Why is USB-C as a video output hardly used?

There is a technical reason behind all of this and it has to do with the video signal used as the basis for sending the video signal. What is done is to choose one or the other and a converter chip is usually chosen to transfer the signal to the other type. That is, from HDMI to DisplayPort or vice versa, but never the other way around. In laptops, since the connection of the screens of these is eDP, the DisplayPort is used with a converter to HDMI. On desktop it is the other way around and incidentally we will take the opportunity to explain a technical curiosity, the refresh rates and the video broadcast standards.

  • HDMI supports refresh rates that are multiples of 60 Hz exclusively.
  • The DisplayPort has greater versatility in that regard, also supporting multiple 72 Hz and even 90 Hz.

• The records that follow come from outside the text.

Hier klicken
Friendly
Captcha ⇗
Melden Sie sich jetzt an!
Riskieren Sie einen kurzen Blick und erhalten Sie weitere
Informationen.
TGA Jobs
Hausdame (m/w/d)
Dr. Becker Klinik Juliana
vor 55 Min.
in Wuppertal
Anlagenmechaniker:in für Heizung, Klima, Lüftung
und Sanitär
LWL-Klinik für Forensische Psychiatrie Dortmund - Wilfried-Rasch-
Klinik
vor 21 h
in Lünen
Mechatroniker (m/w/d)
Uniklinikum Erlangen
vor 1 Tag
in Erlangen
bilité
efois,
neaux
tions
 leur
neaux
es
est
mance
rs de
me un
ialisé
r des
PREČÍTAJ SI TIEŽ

You will have noticed that many monitors with DisplayPort have much higher refresh rates on video inputs of this type than HDMI. Well, the fact is that if the GPU display controller is of the DisplayPort type then it will be easy to place a USB-C as a video output. Hence, they proliferate in laptops more than anything, since they are necessary for their integrated screen.

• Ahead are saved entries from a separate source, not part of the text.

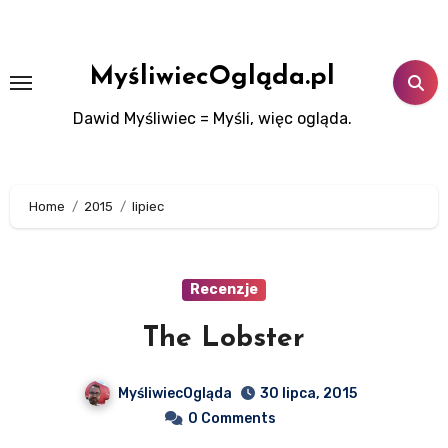
Skip
to
content
MyśliwiecOgląda.pl
Dawid Myśliwiec = Myśli, więc ogląda.
Home
2015
lipiec
Recenzje
The Lobster
MyśliwiecOgląda
30 lipca, 2015
0 Comments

USB-C port Video output Graphics card

the real motive

Graphics cards for desktop computers are powered by the PCI Express port itself and the additional connectors, although a graphics card does not use all the power that the ports offer, the reality is that graphics card manufacturers prefer not to have to feed a external monitor via USB-C to give more power to the GPU and video memory and get better results in games compared to the competition.

That is, when you have two models that are exactly the same in terms of GPU and memory configuration. It’s the small points like better cooling and/or a higher clock speed, even by a few tens of MHz, that make the difference between your model and the competition and that and nothing else is what has affected adoption

A potential change for the future

If we take a laptop with a dedicated GPU, that is, it has a graphics chip and its VRAM on the board, we will see that even if the CPU has integrated graphics inside, both components work in a switched way and this allows them to share the space of the screen controller, which means that we do not have video outputs for the graphics card and for the motherboard, after all, in this type of computer we only have one PCB.

Portable video output configuration

Ideally, in tower computers, something similar would happen, that the graphics card would not have video outputs, but instead the signal would be transmitted through the PCI Express port to the motherboard, which would allow the motherboard’s ports to be used or added additional ports within the limit accepted by the GPU. We could even add one or more USB-C ports as a video output to connect several screens of this type or one or more virtual reality viewers.

If you want to know a reason why graphics cards could usefully adopt PCI Express 5.0 in the future, this is one of them. Excess bandwidth can be directed in that direction. Which will give versatility in configurations and prevent so many unused duplicate ports. What’s more, facing VR we would like to see a USB-C as a video output on the front of the tower and not on the back, mostly for convenience.